• Alıntı
###

Nevra Alemi, mücerretin Nur’udur. Ziya, Nur’un yanında, küheylana
refakat, tosbağa aczine teşbih olup; ziya, fevkalade miskinete ve atalete tavi
olup, Nevra’nın süratine suret-i kat’iyyede ve zinhar muvassıl olmaktan
kuvve-i kifayede aczdedir.
“Ta-Ha” hurufu, tahayyünün müdiridir. Alem-i Tahayyun’dan, Alem-i
Ecsam, tekvin esnasında tecrit ve tard eylenmiştir. Ol sebepten, Alem-i
Cismaniyye’nin cümle zerreleri, “Ya-Sin” hurufunun peşinden Alem-i
Ecsam’a ihraç olunmuştur. Ol zerreler, “tardiyyun” ev “yasinnun” namıyla
yad edilir ki, tard eylenmiştir. Ol “tardiyyun” tard edilmese, Alem-i Ecsam
mevcudiyete bigane olurdu.”
Şimdi, yukarıdaki
paragrafın Türkçe’sini sunuyoruz:
“Cisimler Alemi (Ecsam Alemi),
“Ya” ve “Sin” harflerine boyun eğer; ancak, Soyut Alem (Mücerret
Alem), “Ta” ve “Ha” harflerine
uymakla yükümlüdür. Tüm Kainat’ın sınırında insanlık yer alır ki,
orası, “aşağıların en aşağısı” olan Cisimler Alemi sınıfındandır.
Oranın somut olan berisi “Ya-Sin”, soyut olan ilerisi “Ta-Ha”
harfleridir. Cisimler Alemi sınırlı olup, somut doğası nedeniyle “niteliğe”
dayanır. O Cisimler Alemi’nin
bitiminde, soyut (mücerret)

###

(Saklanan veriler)
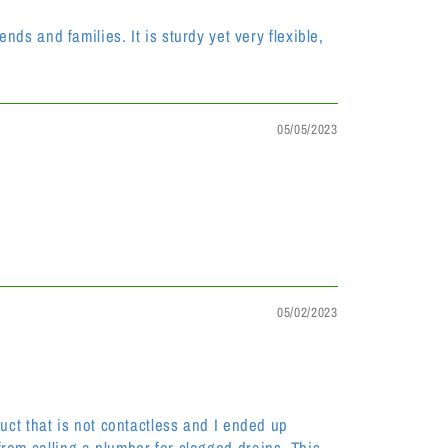
s and families. It is sturdy yet very flexible,
05/05/2023
05/02/2023
oduct that is not contactless and I ended up
 from calling a plumber for clogged drains. This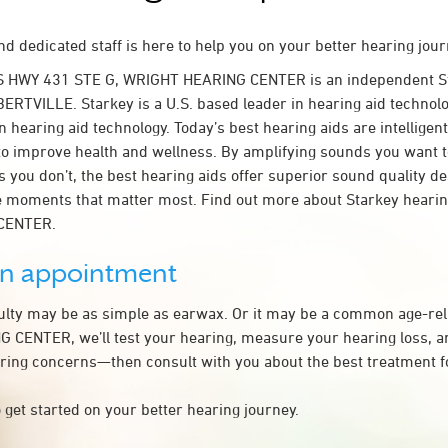
d dedicated staff is here to help you on your better hearing jour
S HWY 431 STE G, WRIGHT HEARING CENTER is an independent St
BERTVILLE. Starkey is a U.S. based leader in hearing aid technolo
n hearing aid technology. Today’s best hearing aids are intelligent
to improve health and wellness. By amplifying sounds you want 
 you don’t, the best hearing aids offer superior sound quality d
 moments that matter most. Find out more about Starkey hearing
CENTER.
an appointment
culty may be as simple as earwax. Or it may be a common age-rel
CENTER, we’ll test your hearing, measure your hearing loss, an
ring concerns—then consult with you about the best treatment f
 get started on your better hearing journey.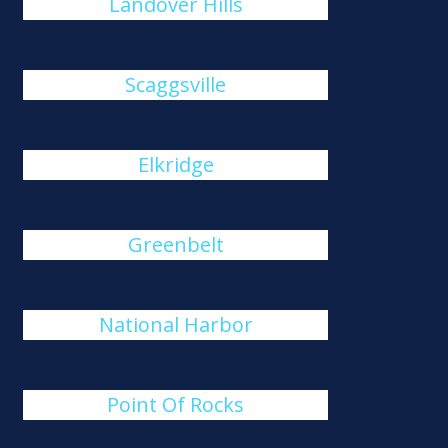
Landover Hills
Scaggsville
Elkridge
Greenbelt
National Harbor
Point Of Rocks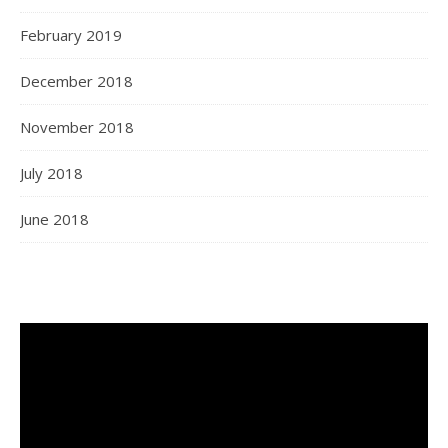
February 2019
December 2018
November 2018
July 2018
June 2018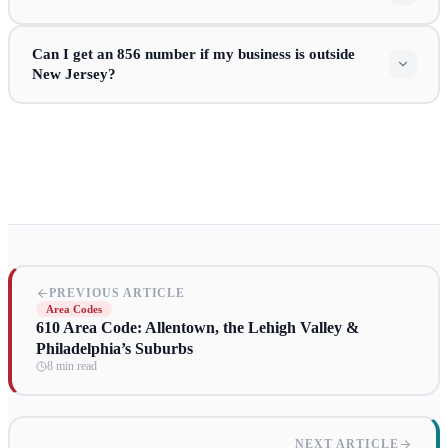
Can I get an 856 number if my business is outside
New Jersey?
PREVIOUS ARTICLE
Area Codes
610 Area Code: Allentown, the Lehigh Valley &
Philadelphia’s Suburbs
8 min read
NEXT ARTICLE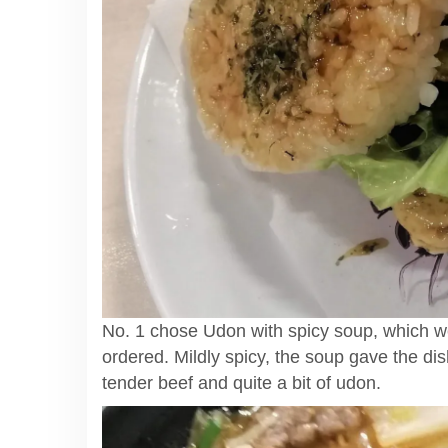
No. 1 chose Udon with spicy soup, which we
ordered. Mildly spicy, the soup gave the dish
tender beef and quite a bit of udon.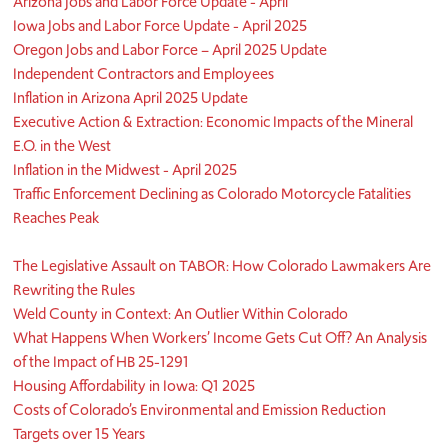
Arizona Jobs and Labor Force Update - April
Iowa Jobs and Labor Force Update - April 2025
Oregon Jobs and Labor Force – April 2025 Update
Independent Contractors and Employees
Inflation in Arizona April 2025 Update
Executive Action & Extraction: Economic Impacts of the Mineral
E.O. in the West
Inflation in the Midwest - April 2025
Traffic Enforcement Declining as Colorado Motorcycle Fatalities
Reaches Peak
The Legislative Assault on TABOR: How Colorado Lawmakers Are
Rewriting the Rules
Weld County in Context: An Outlier Within Colorado
What Happens When Workers’ Income Gets Cut Off? An Analysis
of the Impact of HB 25-1291
Housing Affordability in Iowa: Q1 2025
Costs of Colorado’s Environmental and Emission Reduction
Targets over 15 Years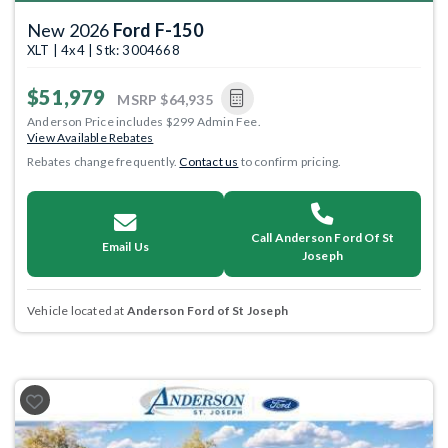
New 2026
Ford F-150
XLT | 4x4 | Stk: 3004668
$51,979
MSRP
$64,935
Anderson Price includes $299 Admin Fee.
View Available Rebates
Rebates change frequently.
Contact us
to confirm pricing.
Call Anderson Ford Of St
Email Us
Joseph
Vehicle located at
Anderson Ford of St Joseph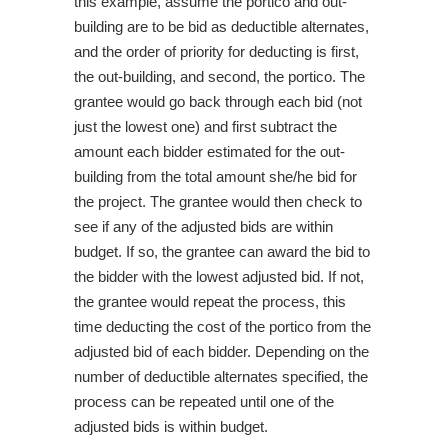
this example, assume the portico and out-
building are to be bid as deductible alternates,
and the order of priority for deducting is first,
the out-building, and second, the portico. The
grantee would go back through each bid (not
just the lowest one) and first subtract the
amount each bidder estimated for the out-
building from the total amount she/he bid for
the project. The grantee would then check to
see if any of the adjusted bids are within
budget. If so, the grantee can award the bid to
the bidder with the lowest adjusted bid. If not,
the grantee would repeat the process, this
time deducting the cost of the portico from the
adjusted bid of each bidder. Depending on the
number of deductible alternates specified, the
process can be repeated until one of the
adjusted bids is within budget.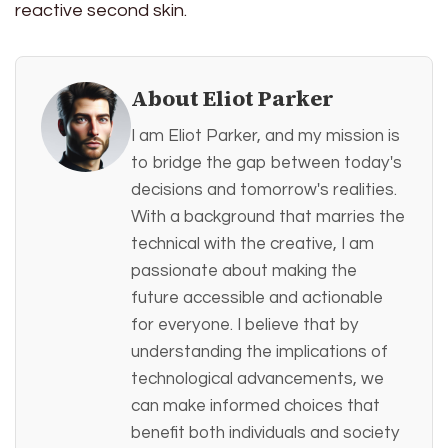
reactive second skin.
About Eliot Parker
I am Eliot Parker, and my mission is
to bridge the gap between today's
decisions and tomorrow's realities.
With a background that marries the
technical with the creative, I am
passionate about making the
future accessible and actionable
for everyone. I believe that by
understanding the implications of
technological advancements, we
can make informed choices that
benefit both individuals and society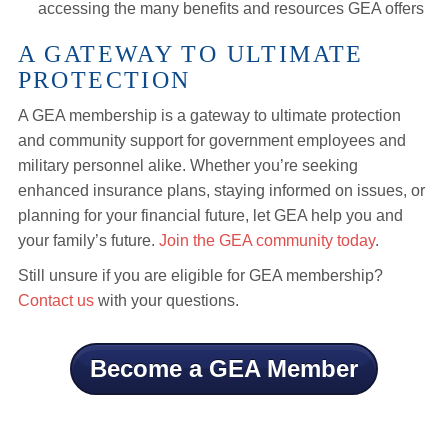
accessing the many benefits and resources GEA offers
A GATEWAY TO ULTIMATE
PROTECTION
A GEA membership is a gateway to ultimate protection
and community support for government employees and
military personnel alike. Whether you’re seeking
enhanced insurance plans, staying informed on issues, or
planning for your financial future, let GEA help you and
your family’s future.
Join the GEA community today
.
Still unsure if you are eligible for GEA membership?
Contact us
with your questions.
Become a GEA Member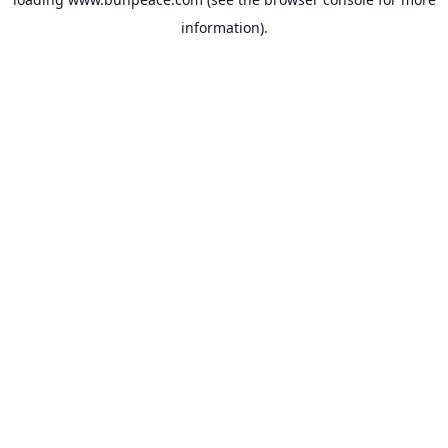
information).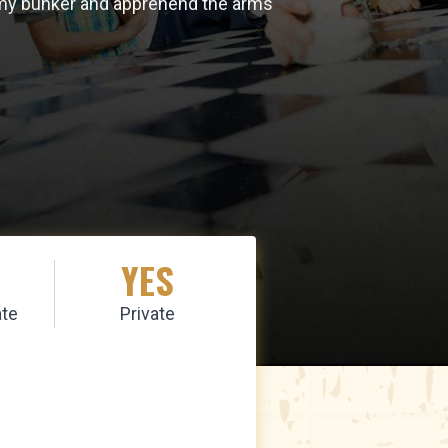
enemy bunker and apprehend the arms
YES
te
Private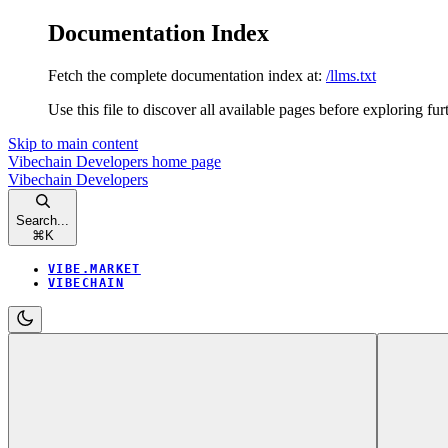
Documentation Index
Fetch the complete documentation index at:
/llms.txt
Use this file to discover all available pages before exploring fur
Skip to main content
Vibechain Developers
home page
Vibechain Developers
Search...
⌘
K
VIBE.MARKET
VIBECHAIN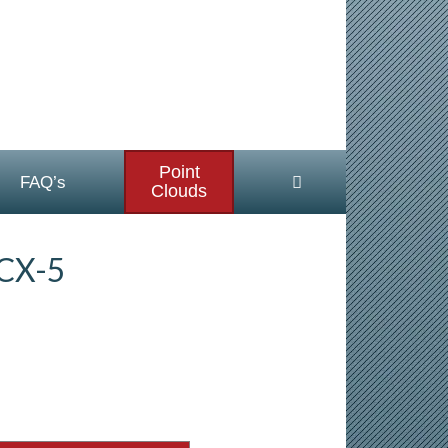
Point
FAQ’s
Clouds
CX-5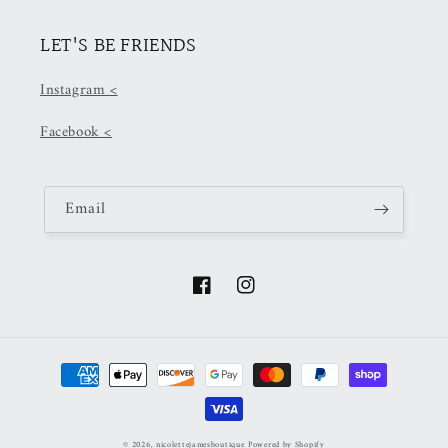
LET'S BE FRIENDS
Instagram <
Facebook <
Email
Facebook
Instagram
Payment
methods
© 2026,
nicolettejamesboutique
Powered by Shopify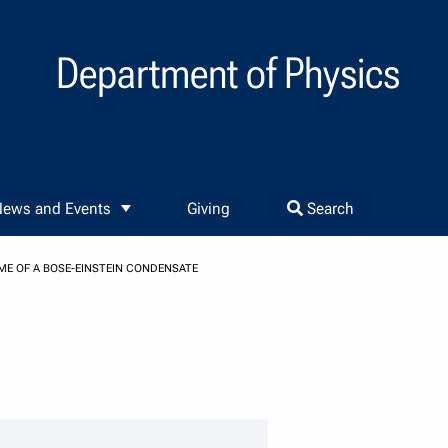
Department of Physics
ews and Events
Giving
Search
ME OF A BOSE-EINSTEIN CONDENSATE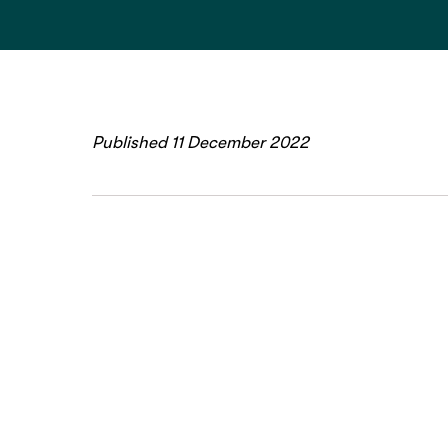
Published 11 December 2022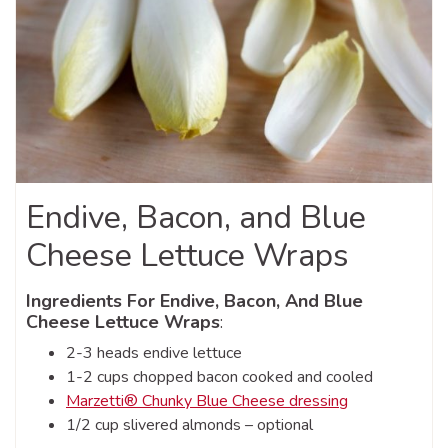
Endive, Bacon, and Blue
Cheese Lettuce Wraps
Ingredients For Endive, Bacon, And Blue
Cheese Lettuce Wraps
:
2-3 heads endive lettuce
1-2 cups chopped bacon cooked and cooled
Marzetti® Chunky Blue Cheese dressing
1/2 cup slivered almonds – optional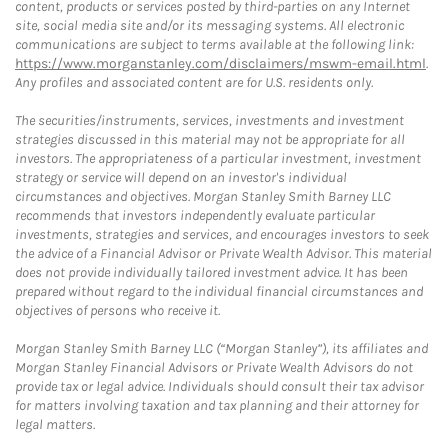
content, products or services posted by third-parties on any Internet
site, social media site and/or its messaging systems. All electronic
communications are subject to terms available at the following link:
https://www.morganstanley.com/disclaimers/mswm-email.html
.
Any profiles and associated content are for U.S. residents only.
The securities/instruments, services, investments and investment
strategies discussed in this material may not be appropriate for all
investors. The appropriateness of a particular investment, investment
strategy or service will depend on an investor's individual
circumstances and objectives. Morgan Stanley Smith Barney LLC
recommends that investors independently evaluate particular
investments, strategies and services, and encourages investors to seek
the advice of a Financial Advisor or Private Wealth Advisor. This material
does not provide individually tailored investment advice. It has been
prepared without regard to the individual financial circumstances and
objectives of persons who receive it.
Morgan Stanley Smith Barney LLC (“Morgan Stanley”), its affiliates and
Morgan Stanley Financial Advisors or Private Wealth Advisors do not
provide tax or legal advice. Individuals should consult their tax advisor
for matters involving taxation and tax planning and their attorney for
legal matters.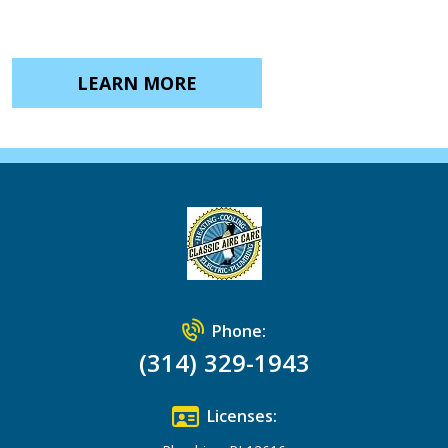
LEARN MORE
Phone:
(314) 329-1943
Licenses: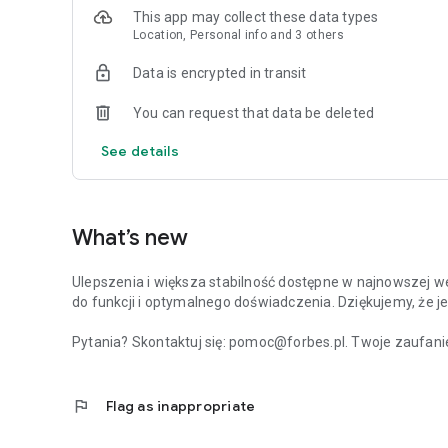
This app may collect these data types
Location, Personal info and 3 others
Data is encrypted in transit
You can request that data be deleted
See details
What’s new
Ulepszenia i większa stabilność dostępne w najnowszej we
do funkcji i optymalnego doświadczenia. Dziękujemy, że je
Pytania? Skontaktuj się: pomoc@forbes.pl. Twoje zaufanie
flag
Flag as inappropriate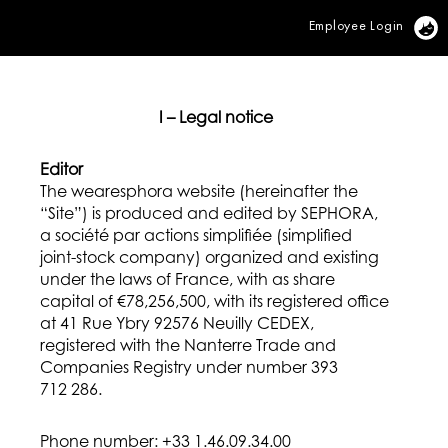
Employee Login
Vi
I – Legal notice
Editor
The wearesphora website (hereinafter the
“Site”) is produced and edited by SEPHORA,
a société par actions simplifiée (simplified
joint-stock company) organized and existing
under the laws of France, with as share
capital of €78,256,500, with its registered office
at 41 Rue Ybry 92576 Neuilly CEDEX,
registered with the Nanterre Trade and
Companies Registry under number 393
712 286.
Phone number: +33 1.46.09.34.00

###

• Hedefiniz
Alıntıda adı geçen bütün harfleri sıralayın.

• Çözüm
Ta, Ha, Ya, Sin